[Author Prev][Author Next][Thread Prev][Thread Next][Author Index][Thread Index]

Re: Incredibly Stupid Question



Hairy green toads from Mars made Porsray@aol.com say:

> RE: the plugs:  I don't see where your exact problem is  The plug wires
> have a right- angle connector at the head, this connector is about 6-8"
> long and goes straight down to the plug.  This connector is in the
> center of each cylinder head bank, in between and alongside each
> aluminum air intake manifold.  There should be a rubber pull-ring on
> top of the connector.  By twisting the connector and pulling up, the
> entire wire/connector unit should lift free of the plug.  I suspect you
> are looking at the wrong side of the wire for the plug; the metal
> shield protects the wires as they go back to the distributor.
> 
> I believe the tool kit has a socket for removing the plug; what I use
> is a 5/8" spark plug socket with a long 10" extension with a locking
> connector on the end (a MUST otherwise when you pull the extension out
> after installing the plug, the socket will stay stuck to the plug).  By
> the way, make SURE your new plugs have a 5/8" hex; the larger 13/16"
> hex plugs won't fit, no matter what the parts book says at the auto
> parts store.  When installing, I recommend a LITTLE anti-seize compound
> and the shop manual says tightening specks are 15 ft-lbs.
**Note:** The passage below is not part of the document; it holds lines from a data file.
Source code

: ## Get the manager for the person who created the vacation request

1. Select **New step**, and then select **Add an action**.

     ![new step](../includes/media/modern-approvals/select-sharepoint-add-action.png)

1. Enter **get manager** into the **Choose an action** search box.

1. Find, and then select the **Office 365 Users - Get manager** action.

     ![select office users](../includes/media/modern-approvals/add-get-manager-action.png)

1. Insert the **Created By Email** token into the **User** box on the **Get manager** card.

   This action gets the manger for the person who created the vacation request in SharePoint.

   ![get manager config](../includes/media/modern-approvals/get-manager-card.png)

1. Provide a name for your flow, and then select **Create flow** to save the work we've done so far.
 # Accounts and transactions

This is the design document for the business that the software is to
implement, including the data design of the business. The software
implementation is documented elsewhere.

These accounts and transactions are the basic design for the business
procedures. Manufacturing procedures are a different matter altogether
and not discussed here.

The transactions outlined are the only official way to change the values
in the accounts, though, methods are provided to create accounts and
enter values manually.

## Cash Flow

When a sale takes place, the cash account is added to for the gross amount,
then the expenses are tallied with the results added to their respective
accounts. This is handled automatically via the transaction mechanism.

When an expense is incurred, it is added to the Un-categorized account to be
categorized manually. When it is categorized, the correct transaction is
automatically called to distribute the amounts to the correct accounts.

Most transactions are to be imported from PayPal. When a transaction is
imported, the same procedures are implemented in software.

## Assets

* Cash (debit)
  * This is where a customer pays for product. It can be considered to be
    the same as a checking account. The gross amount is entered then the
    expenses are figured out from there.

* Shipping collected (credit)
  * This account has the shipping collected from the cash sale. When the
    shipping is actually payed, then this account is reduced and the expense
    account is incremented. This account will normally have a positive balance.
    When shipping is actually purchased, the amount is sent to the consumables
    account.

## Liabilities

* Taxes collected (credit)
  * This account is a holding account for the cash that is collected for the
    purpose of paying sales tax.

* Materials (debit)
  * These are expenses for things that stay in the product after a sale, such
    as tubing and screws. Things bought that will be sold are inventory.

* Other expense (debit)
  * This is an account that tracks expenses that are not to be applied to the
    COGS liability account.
Thanks for the help. It's those right-angle connectors I can't get off.
You can't really twist them (4 of 5 are sandwiched in between manifold
pieces), so you have to pull them straight up. There are no pull-rings
on this car, just smooth rubber boots.

Maybe I'll try pulling harder; I only needed a light tug on my car,
these maybe require a YANK.

I will look for that wrench in the tool kit. My plug wrench is about 5"
long, and likely won't fit down there. I will also check that the F6DTC's
I have (which are the Audi spec'd ones) are the smaller size.

Someone else also suggested a small screwdriver to pry up the edge
of the connector as it mates to the valve cover. I'll see if this helps.

> As far as the cap/rotor - HAVE FUN!  The cap isn't too bad to get at
> (only 15 minutes of cursing - make sure the engine's COLD).  The rotor
> is the real "female dog"; this is bonded to the distributor shaft, and
> requires a destructive removal.  If the engine runs fine all the way to
> the 7K RPM redline, I'd probably let sleeping dogs lie and leave it alone.

Hmmm. I hate procedures like this. The cap doesn't look *too* hard;
thankfully I have small hands with long fingers. Helps getting into
those tight places.  Maybe I'll just return the rotor if the old one
looks OK. The car drives pretty well, except for a slight hot-start
problem. This is just maintenance for helluvit.

-- 

Andrew L. Duane (JOT-7)			duane@zk3.dec.com
Digital Equipment Corporation		(603)-881-1294
110 Spit Brook Road
M/S ZKO3-3/U14
Nashua, NH    03062-2698

Only my cat shares my opinions, and she's too heavy to care.